**What to produce**:
What is needed here is an exact repetition of the records below, beginning at the line that has "Mr. Young had" and stopping after the line that has "Mr. Young reported".

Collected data

§ §

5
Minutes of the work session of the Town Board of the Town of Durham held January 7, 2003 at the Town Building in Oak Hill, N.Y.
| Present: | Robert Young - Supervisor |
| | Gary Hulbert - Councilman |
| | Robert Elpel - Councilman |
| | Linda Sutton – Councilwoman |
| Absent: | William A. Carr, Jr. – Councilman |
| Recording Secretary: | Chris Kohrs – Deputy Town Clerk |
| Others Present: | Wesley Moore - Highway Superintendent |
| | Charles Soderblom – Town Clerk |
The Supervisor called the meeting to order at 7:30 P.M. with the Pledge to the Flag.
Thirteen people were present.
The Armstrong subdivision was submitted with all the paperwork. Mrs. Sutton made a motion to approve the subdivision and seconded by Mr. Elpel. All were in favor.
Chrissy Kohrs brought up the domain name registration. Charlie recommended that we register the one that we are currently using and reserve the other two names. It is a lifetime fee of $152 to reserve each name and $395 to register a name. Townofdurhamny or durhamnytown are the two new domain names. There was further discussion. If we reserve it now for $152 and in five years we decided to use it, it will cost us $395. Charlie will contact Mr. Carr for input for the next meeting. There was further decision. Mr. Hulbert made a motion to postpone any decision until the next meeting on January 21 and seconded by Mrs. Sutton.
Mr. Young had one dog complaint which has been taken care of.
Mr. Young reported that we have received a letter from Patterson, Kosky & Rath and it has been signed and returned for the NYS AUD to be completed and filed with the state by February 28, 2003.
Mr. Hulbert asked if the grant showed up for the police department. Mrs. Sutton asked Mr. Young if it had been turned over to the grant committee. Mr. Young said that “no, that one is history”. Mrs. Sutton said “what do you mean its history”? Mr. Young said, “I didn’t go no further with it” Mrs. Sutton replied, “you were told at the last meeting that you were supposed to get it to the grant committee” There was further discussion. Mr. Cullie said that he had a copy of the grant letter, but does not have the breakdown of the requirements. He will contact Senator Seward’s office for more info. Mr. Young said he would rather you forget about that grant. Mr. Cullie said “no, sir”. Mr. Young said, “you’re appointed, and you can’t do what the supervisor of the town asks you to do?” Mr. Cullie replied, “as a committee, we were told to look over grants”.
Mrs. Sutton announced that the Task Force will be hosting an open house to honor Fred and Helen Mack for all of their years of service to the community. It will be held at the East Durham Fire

§ §

**Result**:
Mr. Young had one dog complaint which has been taken care of.
Mr. Young reported that we have received a letter from Patterson, Kosky & Rath and it has been signed and returned for the NYS AUD to be completed and filed with the state by February 28, 2003.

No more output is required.